So you need to reset your standards.
I'm not sure we do. The site was in need of some maintenance on both the server and software side. It didn't pan out as well as hoped. I'm also well aware of SLAs having architected solutions with high availability requirements etc. However, that isn't really required here IMO. We chew the cud on topics more or less peakoil related and there are some bespoke integrations required between various components of the site. Yes, it was mildly offputting, but no one lost any business over it and Admin finally managed to get some work done that had been needing doing for a long time. I'm sure next time he'll have learned from what happened this time (and don't forget he has a life too).
If there is anyone else who thinks the site needs to implement some form of high availability please speak up. Admin had been trying to find a developer to help him on some specific stuff for a long time and was unsuccessful as it was pretty niche integration work. And there were unexpected problems with the new hosting infrastructure. Having root access to real servers in a highly available environment with strict SLAs with the hosting provider would immediately put the whole thing way beyond current pricing to the extent that I don't think it would be financially feasible.

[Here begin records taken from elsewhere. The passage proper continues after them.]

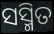
ସସ୍ମିତ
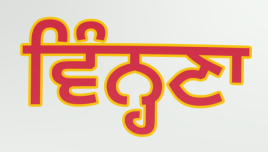
ਵਿੰਨ੍ਹਣਾ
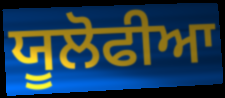
ਯੂਲੋਫੀਆ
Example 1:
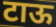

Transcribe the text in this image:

टाऊ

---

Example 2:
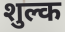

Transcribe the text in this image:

शुल्क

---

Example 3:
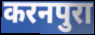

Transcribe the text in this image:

करनपुरा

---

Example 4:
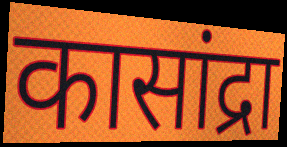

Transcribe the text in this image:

कासांद्रा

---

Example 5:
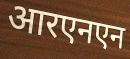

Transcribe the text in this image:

आरएनएन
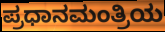
ಪ್ರಧಾನಮಂತ್ರಿಯ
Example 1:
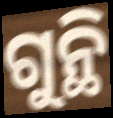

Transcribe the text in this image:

ଗୁନ୍ଥି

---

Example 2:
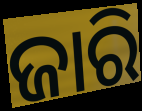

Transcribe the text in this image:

ଜାରି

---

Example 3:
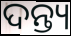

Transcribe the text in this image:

ଦନ୍ତ୍ୟ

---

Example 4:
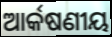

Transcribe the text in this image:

ଆର୍କଷଣୀୟ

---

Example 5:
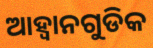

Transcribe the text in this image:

ଆହ୍ୱାନଗୁଡିକ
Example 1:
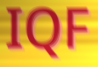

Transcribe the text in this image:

IQF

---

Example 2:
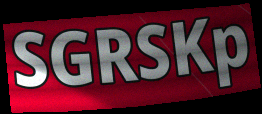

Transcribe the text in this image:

SGRSKp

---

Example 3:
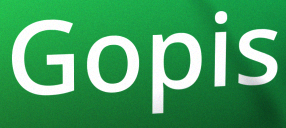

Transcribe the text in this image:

Gopis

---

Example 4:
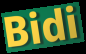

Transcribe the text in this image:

Bidi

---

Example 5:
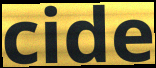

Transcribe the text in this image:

cide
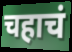
चहाचं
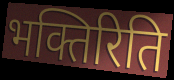
भक्तिरिति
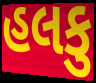
હલકુ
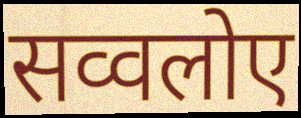
सव्वलोए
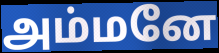
அம்மனே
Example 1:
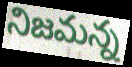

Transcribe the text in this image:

నిజమన్న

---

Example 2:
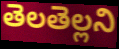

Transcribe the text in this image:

తెలతెల్లని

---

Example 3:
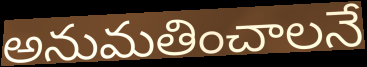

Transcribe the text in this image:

అనుమతించాలనే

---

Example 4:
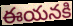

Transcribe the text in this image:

ఈయనకి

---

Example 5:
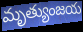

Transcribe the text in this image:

మృత్యుంజయ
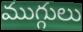
ముగ్గులు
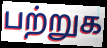
பற்றுக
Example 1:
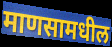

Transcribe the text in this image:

माणसामधील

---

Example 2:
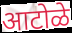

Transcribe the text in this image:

आटोळे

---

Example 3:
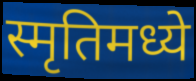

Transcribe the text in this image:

स्मृतिमध्ये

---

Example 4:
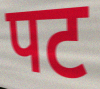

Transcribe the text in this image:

पट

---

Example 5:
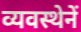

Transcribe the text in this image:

व्यवस्थेनें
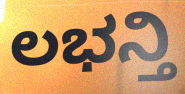
ಲಭನ್ತಿ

Having one virtualised server with code and data backups (and a dev environment) seems the best compromise for a site such as this. Generally all work is initially done on the dev environment, but things broke when changing the production server. It wasn't something that Admin could have expected, but I'm sure next time he'll have a user acceptance period first for the new server (but if the problem is load-based, we wouldn't necessarily catch it unless we ran stress tests).